So, my last Twitter update still rings true. I have yet to have a pair of glasses to wear. I have to take them somewhere this week or else I think I’m going to go crazy from the headaches. I had forgotten just how bad headaches could be. It’s funny how you can have migraines and tension headaches for years, but the second you take away the glasses that keep away the eye strain headaches, it’s just completely insanity provoking.
I had an appointment with my rheumatologist last week. He finally convinced me to go back on my lovely steroids. I just don’t take the full 40 mg each time I do it. I only do 20 mg twice a week. My inflammation is bad enough that I probably need much more, but the steroids are so hard on my system that I have to determine just how much of my treatment that I can handle.
My rheumatologist has changed my diagnosis again on the sheet, which is now confusing me. Instead of marking Sjogren’s or Fibromyalgia, he selected Connective Tissue Disease, unspecified, and Osteoarthritis. Apparently, my lovely body, which still exhibits the symptoms of Sjogren’s has gone hog-wild on attacking all kinds of connective tissue. Every day I seem to learn what a new level of pain my body can sink to.
I can no longer use any eye drops that we have in the house, which is really difficult given the whole dryness factor of Sjogren’s. All eye drops cause my eyes to feel like someone has taken acid and poured them on my eyeballs. I’m having to be careful with certain foods, too. Strangely, I’m having to eat higher fat stuff in order to maintain any sense of normal feeling in my body. If it has certain carbs in it, I’m sick soon after.
Relaxing helps, which would be great, if I could get my father to stop insisting on telling me how horrible I am. I ate a personal pizza thing he’d gotten at the grocery store a few weeks ago, about a week after he got it. On Saturday, he decided, after seeing me eating a flatbread sandwich, that he had to have the pizza. Well, he got mad when he discovered that I had eaten it. (I ate in the middle of the night when I had nothing to eat and I figured that since the man hates pesto that he wouldn’t want a pizza with pesto sauce.) Well, apparently, this was just further proof of me being a pig (he even snorted to prove his point) and that I’m an invalid. When I told him that the only thing I could ever imagine making me happy was his death, he said that that would make him happy too because then he wouldn’t be around me and then I would have to finally learn what it’s like not to live off him. (For the record, I don’t actually want him to die. I just want him to be a dad who actually cares about his family.)

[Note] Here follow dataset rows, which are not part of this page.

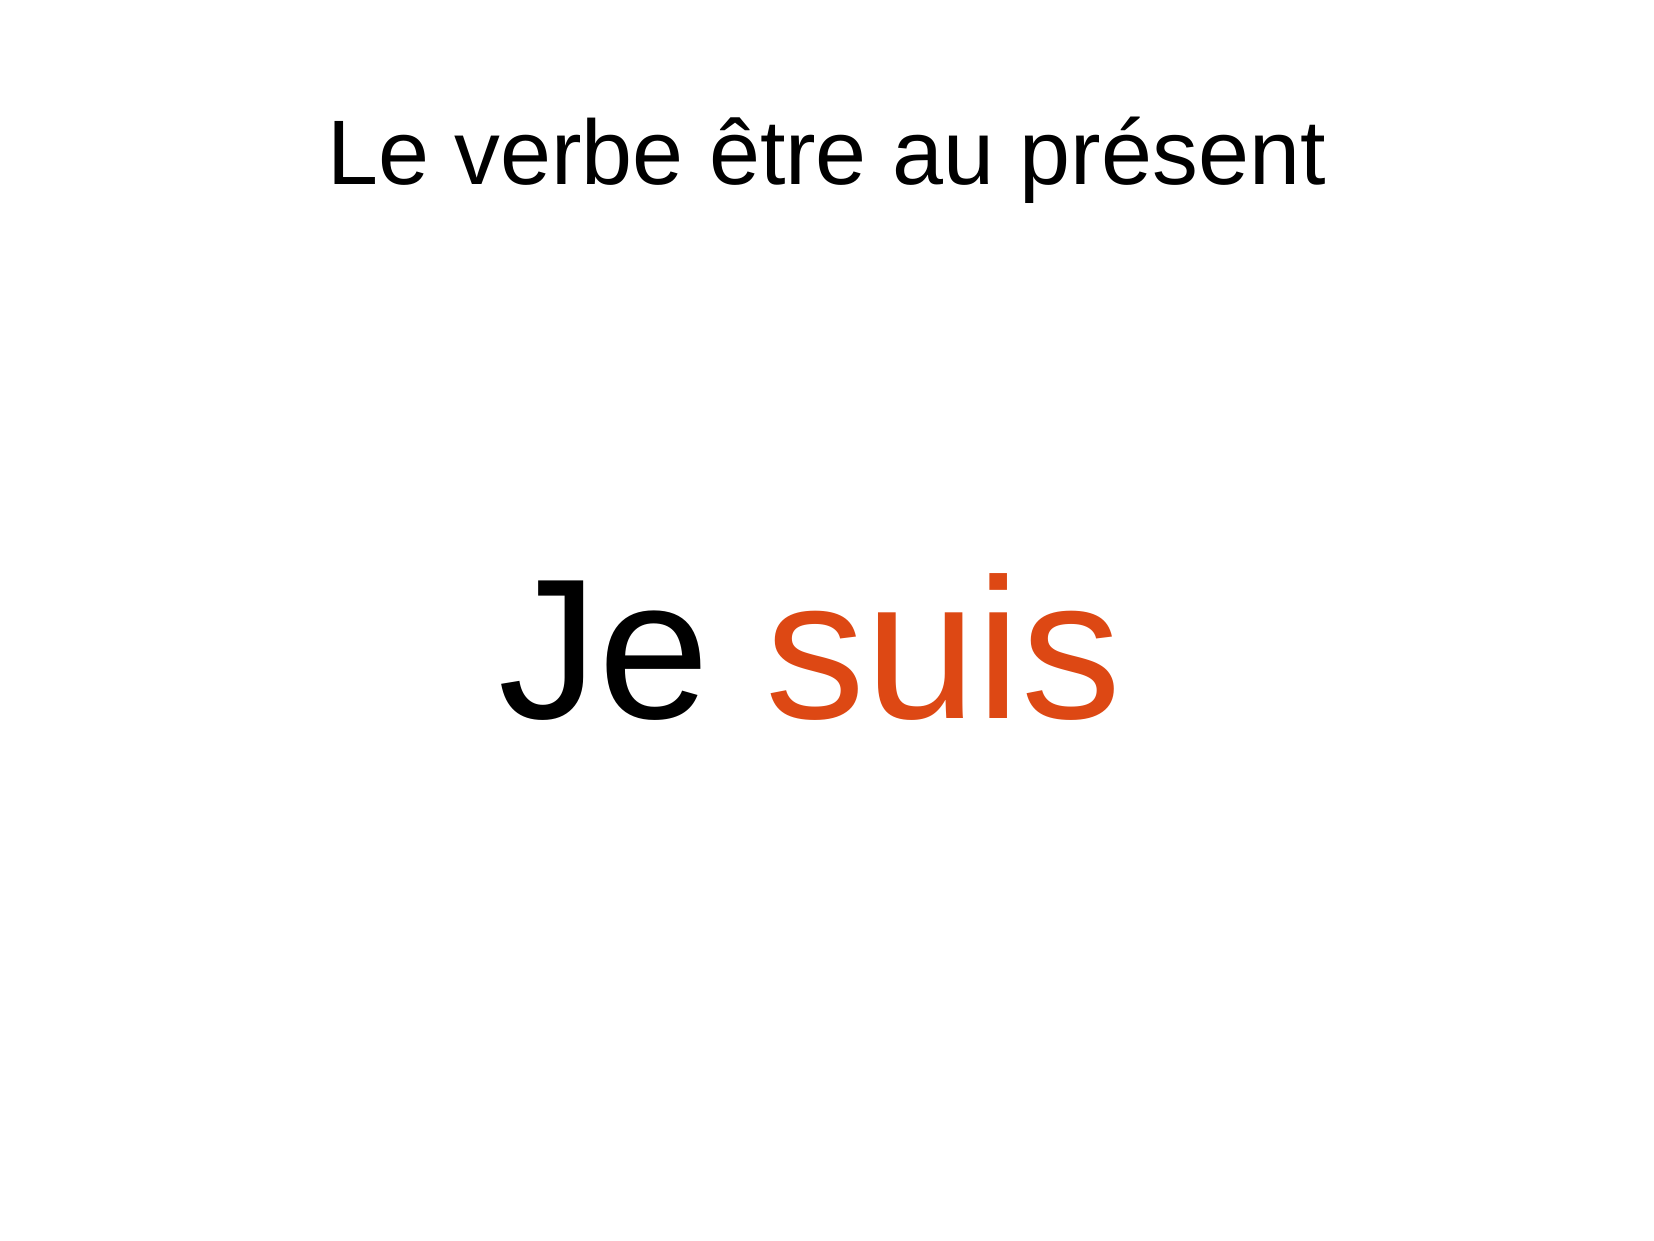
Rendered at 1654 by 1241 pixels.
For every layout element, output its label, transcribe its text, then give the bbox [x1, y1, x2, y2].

title Le verbe être au présent [82, 49, 1571, 257]
subtitle Je suis [82, 290, 1538, 1010]
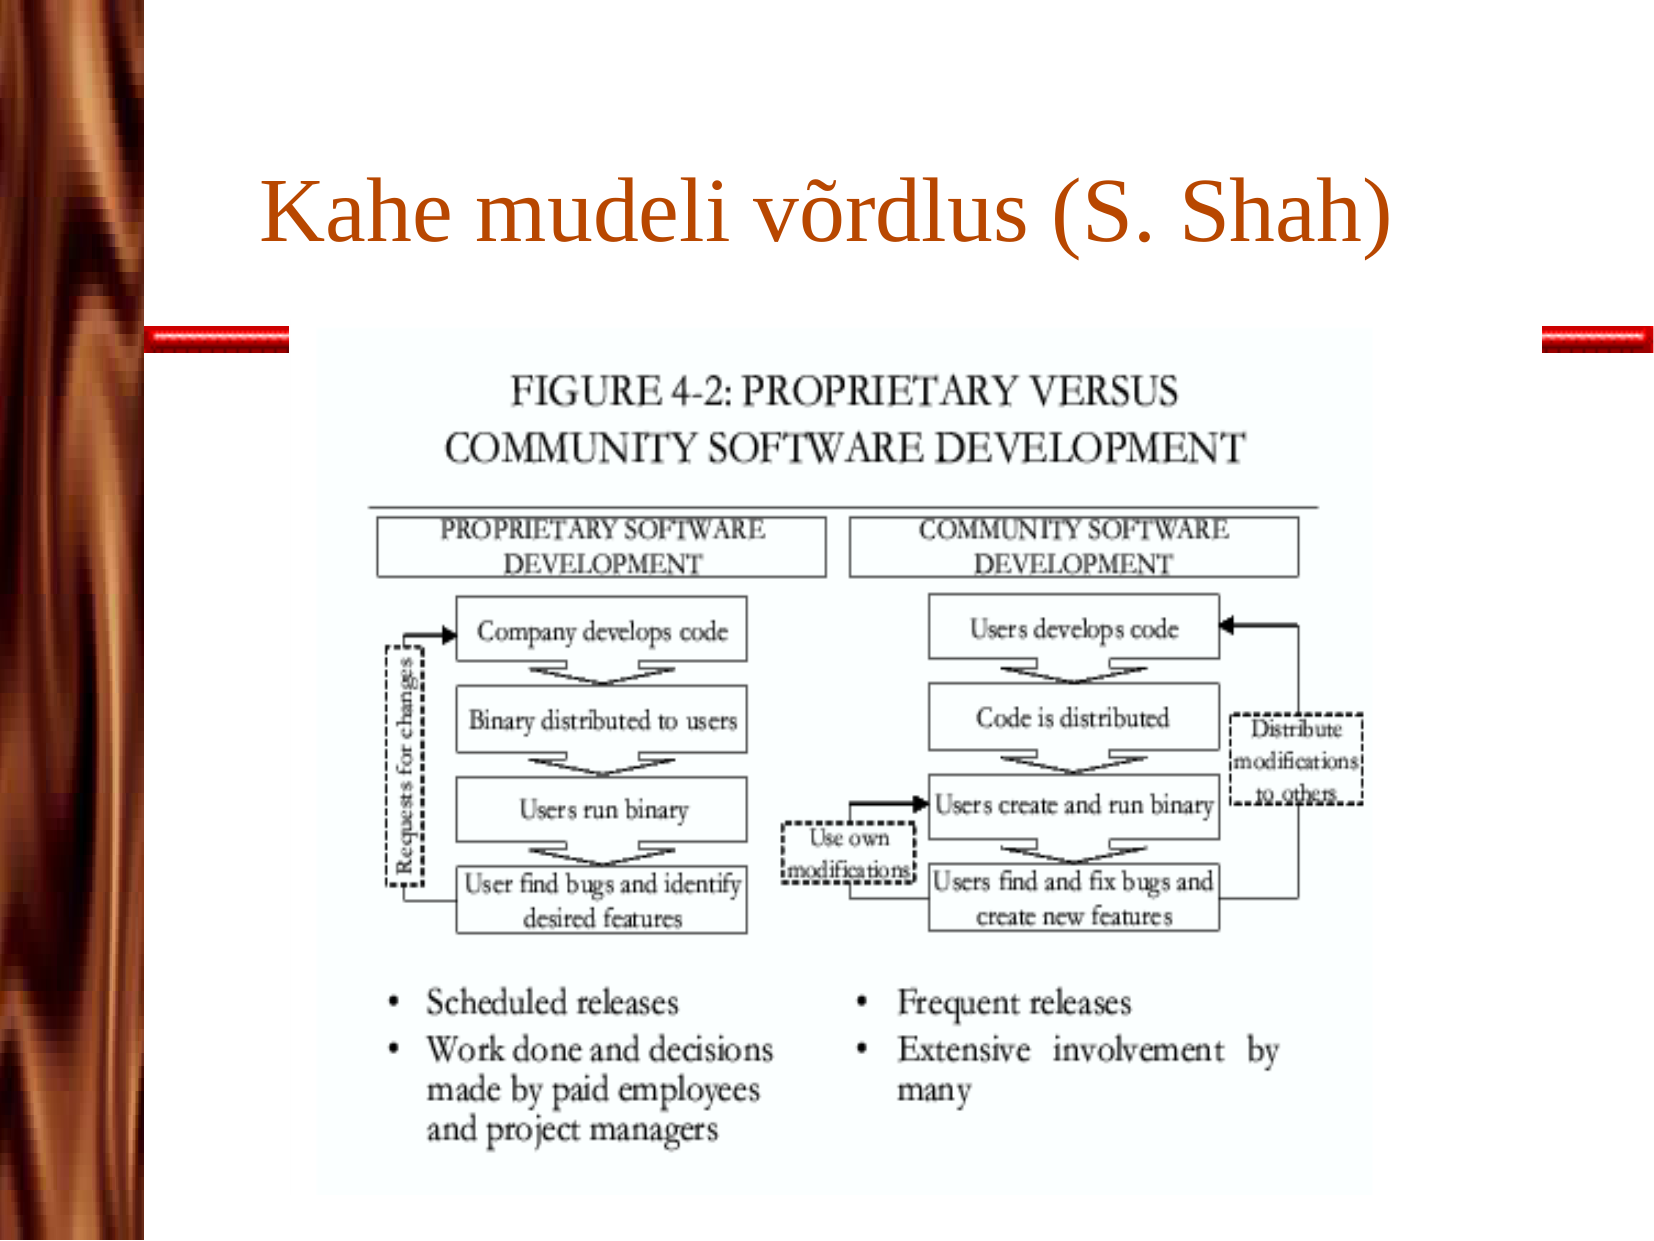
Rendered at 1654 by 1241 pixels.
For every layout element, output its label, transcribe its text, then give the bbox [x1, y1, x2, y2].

title Kahe mudeli võrdlus (S. Shah) [121, 100, 1533, 312]
picture [0, 0, 1654, 1240]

It’s kind of funny that he said that. I’ve been taking care of him for years. When he lost his job because of his anger and depression, I was the one who used my money to buy him groceries. I’ve been the one who made dinner a majority of nights for years. I’ve taken care of him when he’s been sick. I’ve done the same for my mom, and I took care of his father as well.
He also told me that my mom and I use him because he constantly has to take us to the doctor and the hospital. I haven’t been to the hospital in months, but when I was there, it was due to a sprain that wasn’t getting better. I was there WHILE my mom was there with her break, so there was no going back and forth. As for the doctors, well is it really my fault that I drew the short straw on the whole illness thing? Every bad gene that could be inherited, I got, and it’s like he thinks I enjoy this. Who would enjoy this? Yes, being crazy was kind of cool because I see things differently, but some of the crap that it has caused me to go through are awful. And the physical problems? Well, y’all know how I feel about hate-mongers and completely ignorant people? I wouldn’t wish any of these problems on them. Maybe I have some sort of martyr thing, but I would rather be the person suffering than know any other person was going through this kind of pain. Feeling like you’re dying is hard enough when you have panic attacks and know it’s not really real, but in a way with the physical problems, it is real. I’m not actually dying, but I get this sensation that my body feels that I am because it’s attacking itself. That can’t make a body feel all fluffy-duffy-good or whatever.
I finally figured out what his problem is. He doesn’t want to feel any better. He wants to be miserable. He watches things that make him mad on tv. He plays games on the computer that piss him off. He snarks at me when I try to do things to make him happy. It honestly feels like he is making an effort to make himself feel bad. I guess he wants the same kind of care and attention my mom gets.
Oh, I have had what I would assume is an inner ear infection since right before Christmas, but I was unable to get a doctor’s appointment. I’m currently waiting until I can call my doctor to find out if maybe I can get in. If I don’t get whatever is going on in that region taken care of, then I’m going to fall down one of these days during a dizzy spell.
Oh, and if the whole dad issue, health crap, etc. wasn’t bad enough, my friends are all getting married, including the guy I liked…only, he’s now married to one of my friends. I would be happy for them, but some of the couples have barely known each other for more than a few months before their nuptials and the rush seems to be kind of odd. If you’re going to be with someone for an eternity, as one would assume they believe with the whole temple wedding, then why not just wait until you are absolutely sure that you know, love, and accept a person for who they are?